Background & Concepts

vlcn allows applications to maintain their state locally and, if desired, merge that state with other peers or a central service at some future point in time. This merging process is guaranteed to converge all nodes to the same state and not run into conflicts.

This enables:

  1. Development of offline & Local-First applications
  2. Apps that are responsive even in the face of network partitions
  3. Reduced cloud and infrastructure costs by leveraging compute and storage of client devices

vlcn also provides some primitives to simplify application development by allowing developers to subscribe to the database and react on changes. The same concept as the proposal made here.

Concepts

The core technologies that make this possible are:

  1. SQLite
  2. CRDTs & CRRs
  3. Live Queries

SQLite

SQLite is the world's most used embedded database. Your phone, tv, car, desktop, laptop, wifi route, etc. all probably have one or many instances of SQLite embedded into them. SQLite is extremely tiny and fast and embeds directly into your application, meaning queries take microseconds to fulfill. SQLite, however, has little support for merging and applying changes from other SQLite databases. The support it does have requires the developer to manually resolve conflicts.

CRDTs & CRRs

That brings us to CRDTs or "conflict free replicated data types." Any number of people can make concurrent writes to a CRDT. As messages are exchanged between nodes in the system, all instances of the CRDT are guaranteed to eventually converge to the same state.

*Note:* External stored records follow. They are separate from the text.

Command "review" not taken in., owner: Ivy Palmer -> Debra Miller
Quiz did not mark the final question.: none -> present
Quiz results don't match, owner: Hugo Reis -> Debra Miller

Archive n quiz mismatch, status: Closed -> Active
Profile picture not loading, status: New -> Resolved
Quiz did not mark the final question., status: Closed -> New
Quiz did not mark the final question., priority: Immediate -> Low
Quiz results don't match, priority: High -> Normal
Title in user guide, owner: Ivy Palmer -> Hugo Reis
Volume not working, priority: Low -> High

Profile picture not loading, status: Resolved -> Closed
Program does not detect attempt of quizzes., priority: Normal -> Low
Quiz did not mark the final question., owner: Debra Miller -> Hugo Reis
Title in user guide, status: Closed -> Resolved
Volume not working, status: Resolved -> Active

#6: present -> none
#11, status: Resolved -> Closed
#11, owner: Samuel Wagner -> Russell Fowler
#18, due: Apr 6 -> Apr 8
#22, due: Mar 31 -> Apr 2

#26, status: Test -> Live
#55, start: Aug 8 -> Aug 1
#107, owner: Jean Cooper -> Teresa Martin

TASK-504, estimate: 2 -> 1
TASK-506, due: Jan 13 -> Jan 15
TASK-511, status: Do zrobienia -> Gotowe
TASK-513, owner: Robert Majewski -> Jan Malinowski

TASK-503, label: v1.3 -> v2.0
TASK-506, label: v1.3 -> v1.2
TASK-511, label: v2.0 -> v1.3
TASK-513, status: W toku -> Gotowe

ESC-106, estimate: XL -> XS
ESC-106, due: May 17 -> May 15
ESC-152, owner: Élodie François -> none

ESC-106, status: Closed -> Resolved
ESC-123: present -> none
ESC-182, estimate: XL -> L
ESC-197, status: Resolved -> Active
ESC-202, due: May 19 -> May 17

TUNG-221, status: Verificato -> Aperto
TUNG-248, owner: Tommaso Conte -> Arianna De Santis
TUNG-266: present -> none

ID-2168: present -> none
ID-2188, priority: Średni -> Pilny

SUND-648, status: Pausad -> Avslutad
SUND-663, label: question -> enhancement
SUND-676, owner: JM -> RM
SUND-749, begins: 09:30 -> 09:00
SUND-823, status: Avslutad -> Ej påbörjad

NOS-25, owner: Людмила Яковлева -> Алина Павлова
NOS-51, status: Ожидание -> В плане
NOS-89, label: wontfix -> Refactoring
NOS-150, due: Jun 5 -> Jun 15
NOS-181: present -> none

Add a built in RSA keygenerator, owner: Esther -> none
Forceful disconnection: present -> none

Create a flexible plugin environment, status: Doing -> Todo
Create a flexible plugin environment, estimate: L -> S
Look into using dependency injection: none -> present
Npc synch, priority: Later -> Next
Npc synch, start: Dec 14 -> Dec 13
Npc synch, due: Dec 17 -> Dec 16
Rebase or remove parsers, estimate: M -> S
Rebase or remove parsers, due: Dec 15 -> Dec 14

CRDTs sound a bit magic but they can be incredibly dumb (a set that can only grow is a CRDT), or much more complex (a data structure for capturing edits to rich text). The other thing to consider is whether or not the academic notion of "convergence" matches the expectations of your product use case. For the vast majority of use cases, vlcn has found the answer to be yes. Many use cases can also get away with simple CRDT algorithms such as LWW maps, LWW registers, and RW-sets.

At the time of this writing, vlcn:

  1. Models tables as remove win set (RW-Sets)
  2. Models rows as last write wins maps (LWW Maps)
  3. Models columns as last write wins registers (LWW Registers)

In other words:

  1. If multiple users concurrently add many rows (all rows have differing primary keys), all rows will be retained.
    • If a user deletes a row that another user updated, the delete wins
  2. If multiple users concurrently edit different columns of the same row (same primary key), the final state of the row will be a combination of everyone's values
  3. If multiple users edit the same column of the same row, the final state of the cell will be the write from the user who is deemed to have written last.

Add-wins (rather than remove-wins) semantics can easily be added by the developer via including a column that acts as an isDeleted flag. vlcn doesn't support this by default given the current climate around privacy and "deleted means deleted."

CRDTs that are on the roadmap but not yet built:

One thing to point out is that CRDTs are eventually consistent. I.e., vlcn is adding partition tolerant and eventually consistent data structures to a normally strongly consistent relational model. This introduces some new angles to consider when designing a schema that includes CRDTs which is covered in docs/bits-table-requirements.

The composition of the set of CRDTs required to fulfill the table abstraction in a RDBMS is called a CRR or Conflict Free Replicated Relation.

*while "fractional indexing" doesn't sound like a CRDT it needs some special care to be usable in a multi-writer system.

Live Queries

Live queries allow your application to:

  1. Express the data it needs
  2. Be notified whenever that data changes

This is especially helpful in situations where your database could be merging in updates from other peers or a server in the background. E.g., when doing any sort of live editing, collaboration or device sync.